Monday, March 16, 2009

industrial agribusiness rant

OK, this isn't really going to be a rant. However, I've been taking a course through our church entitled "Menu for the Future" which is very thought-provoking. We've been discussing a collection of articles and book excerpts that deal with the issues surrounding our agricultural practices, food production and distribution, ecology, sustainability, and health. I got interested in this after reading Michael Pollan's book The Omnivore's Dilemma.

Taking an in-depth tour of our food supply business is a little like taking "the red pill" in the movie The Matrix. You can take the blue pill and go on enjoying your food in blissful ignorance, or take the red pill and see what is truly going on but your food innocence is then ruined. I love all kinds of food, and it saddens me to find out that often I am enjoying it at the expense of all kinds of wrongs being done - to other human beings, to animals, to the planet, to my own health. At the same time, without our current system, would we be able to feed our growing population at all? I've heard it argued that if we only practiced organic, non-genetically modified, sustainable etc. agriculture, much of the world's population would starve. Not convinced this is true, because the counterargument is that we are using some 50-80% of the world's farmland to feed livestock, not people. Who knows what to think? Anyway...

So in today's New York Times I saw this article pointing out the practice of routine antibiotic administration to animals - and the results of that. He points out that 70% of all antibiotics in the US go to healthy livestock.

"Yet the central problem here isn’t pigs, it’s humans. Unlike Europe and even South Korea, the United States still bows to agribusiness interests by permitting the nontherapeutic use of antibiotics in animal feed. That’s unconscionable.

The peer-reviewed Medical Clinics of North America concluded last year that antibiotics in livestock feed were “a major component” in the rise in antibiotic resistance. The article said that more antibiotics were fed to animals in North Carolina alone than were administered to the nation’s entire human population."

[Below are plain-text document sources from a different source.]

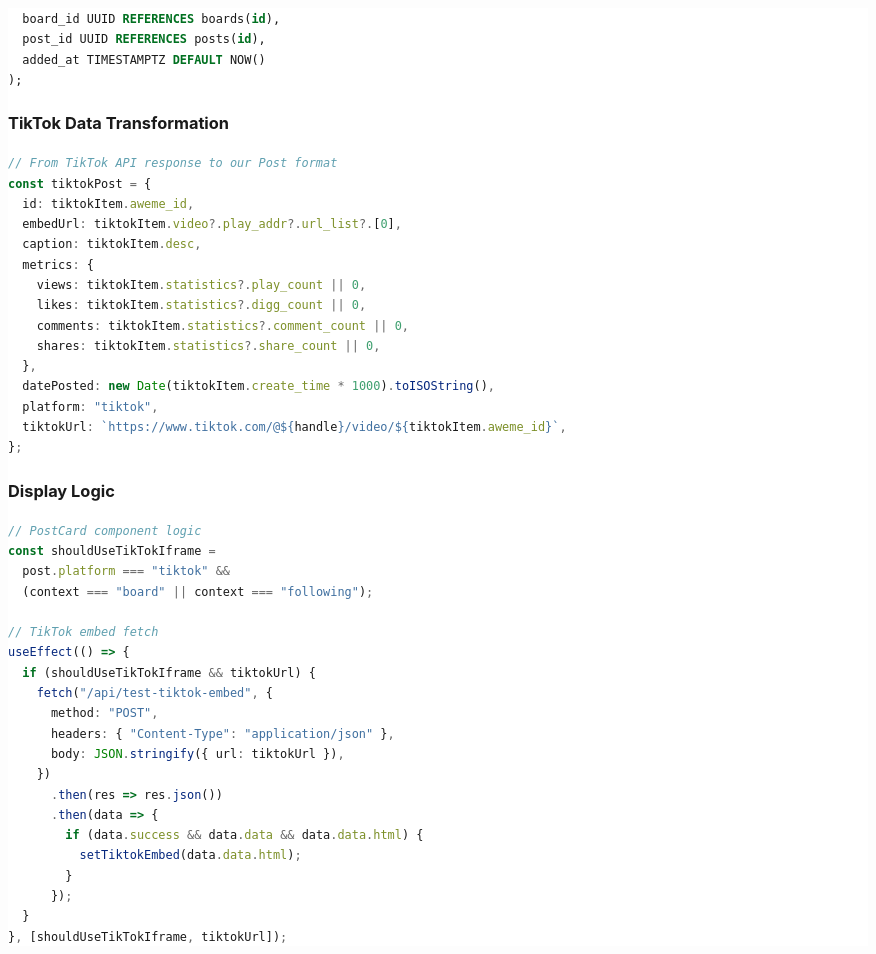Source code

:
```sql
  board_id UUID REFERENCES boards(id),
  post_id UUID REFERENCES posts(id),
  added_at TIMESTAMPTZ DEFAULT NOW()
);
```

### TikTok Data Transformation

```typescript
// From TikTok API response to our Post format
const tiktokPost = {
  id: tiktokItem.aweme_id,
  embedUrl: tiktokItem.video?.play_addr?.url_list?.[0],
  caption: tiktokItem.desc,
  metrics: {
    views: tiktokItem.statistics?.play_count || 0,
    likes: tiktokItem.statistics?.digg_count || 0,
    comments: tiktokItem.statistics?.comment_count || 0,
    shares: tiktokItem.statistics?.share_count || 0,
  },
  datePosted: new Date(tiktokItem.create_time * 1000).toISOString(),
  platform: "tiktok",
  tiktokUrl: `https://www.tiktok.com/@${handle}/video/${tiktokItem.aweme_id}`,
};
```

### Display Logic

```typescript
// PostCard component logic
const shouldUseTikTokIframe =
  post.platform === "tiktok" &&
  (context === "board" || context === "following");

// TikTok embed fetch
useEffect(() => {
  if (shouldUseTikTokIframe && tiktokUrl) {
    fetch("/api/test-tiktok-embed", {
      method: "POST",
      headers: { "Content-Type": "application/json" },
      body: JSON.stringify({ url: tiktokUrl }),
    })
      .then(res => res.json())
      .then(data => {
        if (data.success && data.data && data.data.html) {
          setTiktokEmbed(data.data.html);
        }
      });
  }
}, [shouldUseTikTokIframe, tiktokUrl]);
```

The article goes on to describe the rise of MRSA, not only in our hospitals but now in our food supply. Sheesh. I know the issues are complex here - and this is just one issue among many - but I hope that articles like this will continue to raise awareness and public support to press our leaders to make some positive changes. I have hope that Obama's administration will be more open to changes like this, but the business interests at stake are large and powerful. We'll see.

And now let's go off to eat some healthy fruits, grains, and vegetables! (The above article kinda makes you lose your appetite for pork, doesn't it?)